------ Data for this task

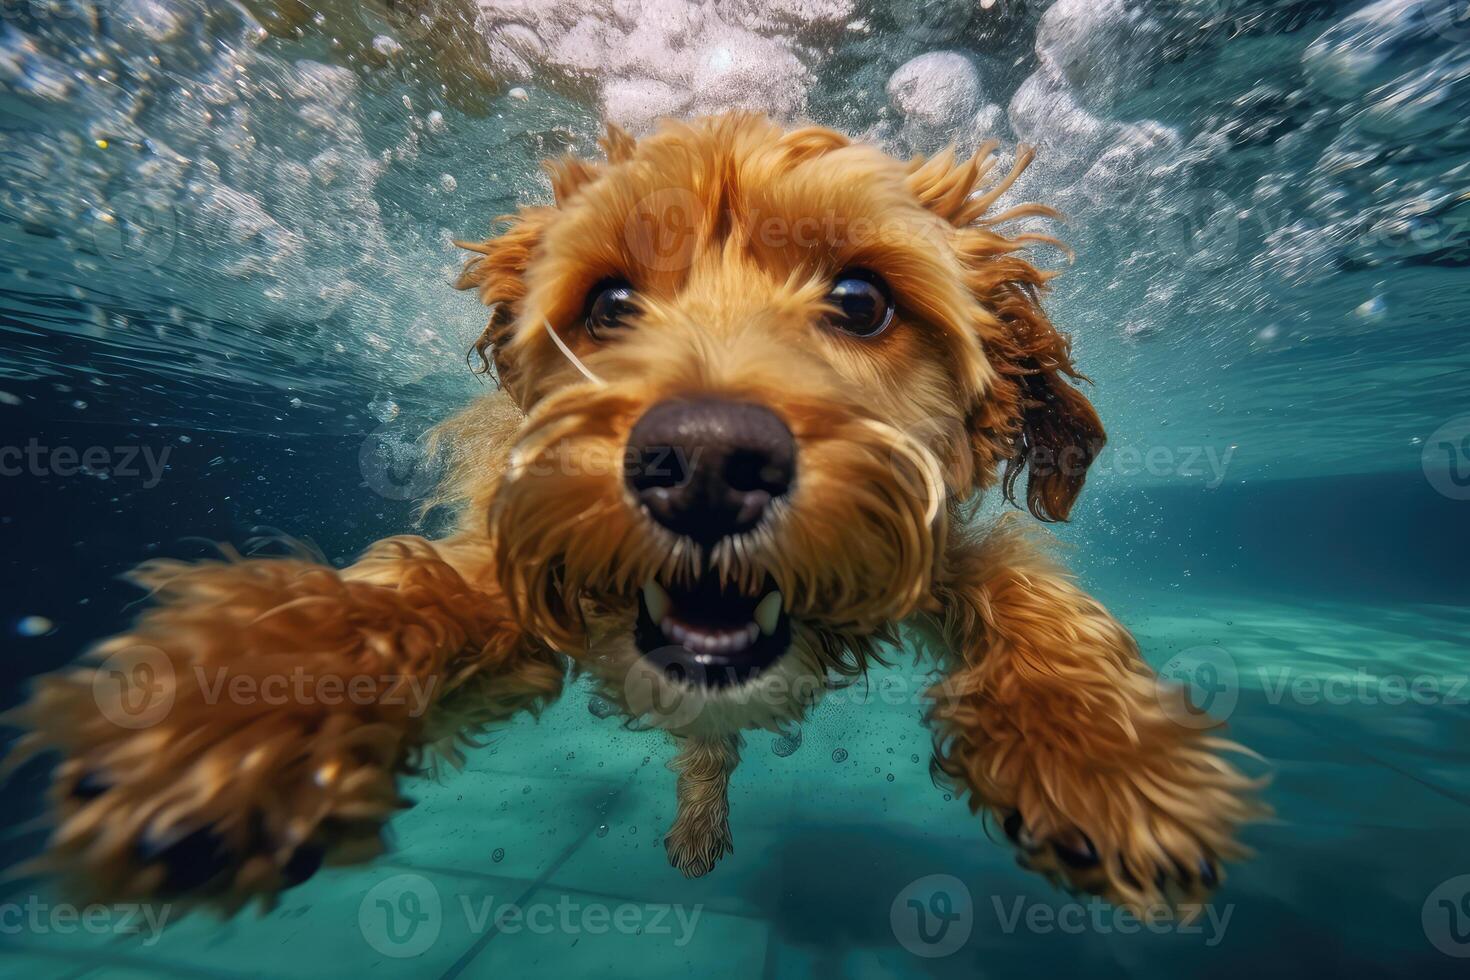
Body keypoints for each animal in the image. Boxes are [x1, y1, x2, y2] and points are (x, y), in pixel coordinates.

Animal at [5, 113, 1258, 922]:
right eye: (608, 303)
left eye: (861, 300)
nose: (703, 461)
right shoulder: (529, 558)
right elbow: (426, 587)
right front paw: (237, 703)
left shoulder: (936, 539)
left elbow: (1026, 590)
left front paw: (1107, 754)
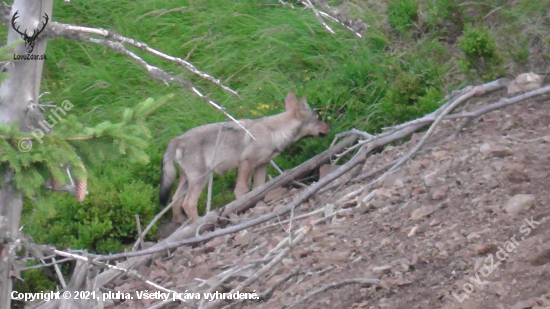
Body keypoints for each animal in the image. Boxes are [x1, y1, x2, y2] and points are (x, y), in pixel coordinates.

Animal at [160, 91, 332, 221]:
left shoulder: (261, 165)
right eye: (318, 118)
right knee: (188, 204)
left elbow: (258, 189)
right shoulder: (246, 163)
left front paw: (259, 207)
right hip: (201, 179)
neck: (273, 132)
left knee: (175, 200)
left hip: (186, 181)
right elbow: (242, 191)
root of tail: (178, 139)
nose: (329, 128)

------------
------ Data for this task

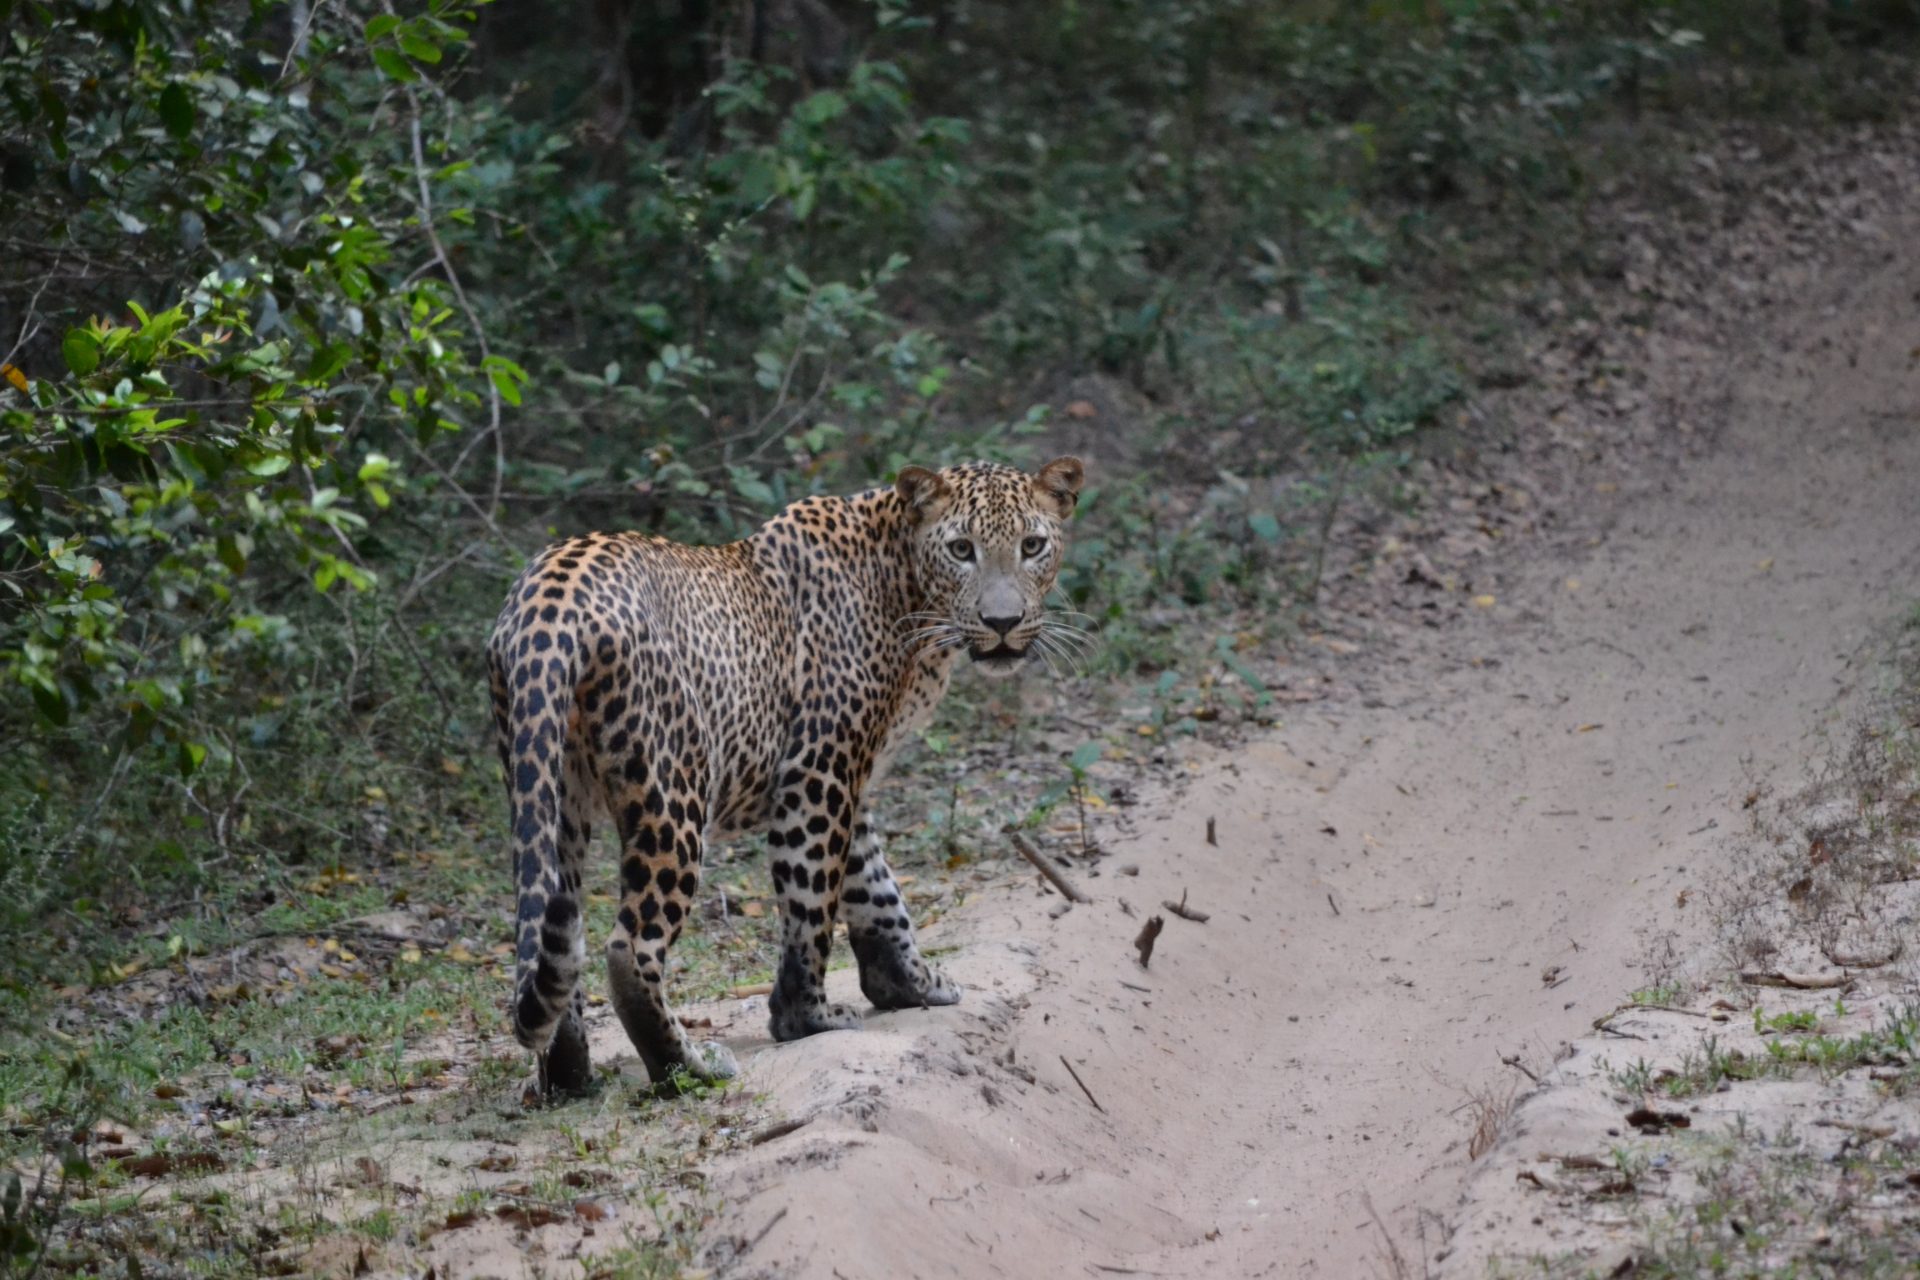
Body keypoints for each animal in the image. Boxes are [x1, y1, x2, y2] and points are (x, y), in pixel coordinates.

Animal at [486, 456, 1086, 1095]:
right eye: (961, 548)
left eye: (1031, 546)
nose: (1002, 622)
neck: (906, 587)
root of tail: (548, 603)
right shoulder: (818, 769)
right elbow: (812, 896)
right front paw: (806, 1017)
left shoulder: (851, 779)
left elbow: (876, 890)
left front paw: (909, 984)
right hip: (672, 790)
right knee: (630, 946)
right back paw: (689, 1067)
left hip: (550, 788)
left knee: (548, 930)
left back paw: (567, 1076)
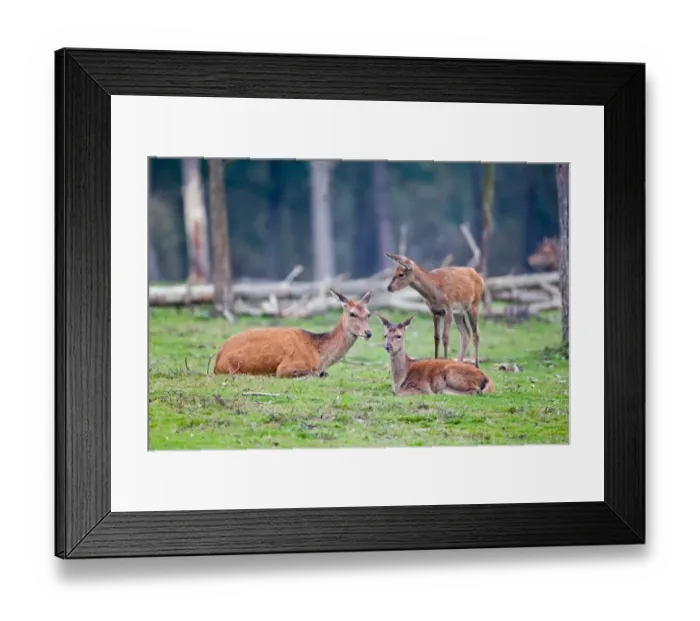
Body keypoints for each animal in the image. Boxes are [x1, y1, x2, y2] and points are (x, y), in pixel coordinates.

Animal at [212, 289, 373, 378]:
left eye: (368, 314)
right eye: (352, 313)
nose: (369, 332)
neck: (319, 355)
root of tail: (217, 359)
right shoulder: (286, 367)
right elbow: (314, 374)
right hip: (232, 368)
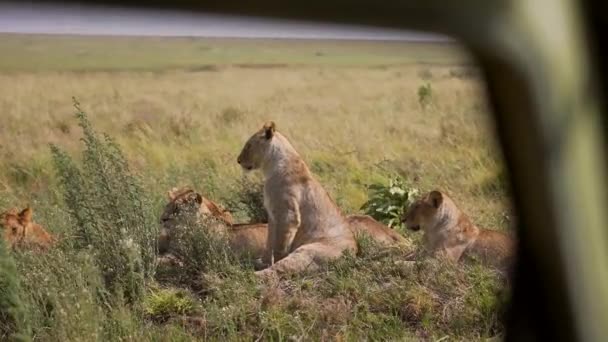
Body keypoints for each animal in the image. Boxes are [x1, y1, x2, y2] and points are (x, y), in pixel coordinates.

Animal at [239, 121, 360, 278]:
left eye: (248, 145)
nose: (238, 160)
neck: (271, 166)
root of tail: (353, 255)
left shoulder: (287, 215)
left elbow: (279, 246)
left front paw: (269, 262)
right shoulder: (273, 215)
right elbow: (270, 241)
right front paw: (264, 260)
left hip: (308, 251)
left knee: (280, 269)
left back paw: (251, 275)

------------

What you have to do:
All lines above with the word "shoulder" need to be reported.

Answer below:
right shoulder: (529, 558)
left shoulder: (936, 539)
left shoulder: (261, 165)
right shoulder: (246, 163)
right shoulder: (818, 769)
left shoulder: (851, 779)
right shoulder: (286, 367)
left shoulder: (287, 215)
right shoulder: (273, 215)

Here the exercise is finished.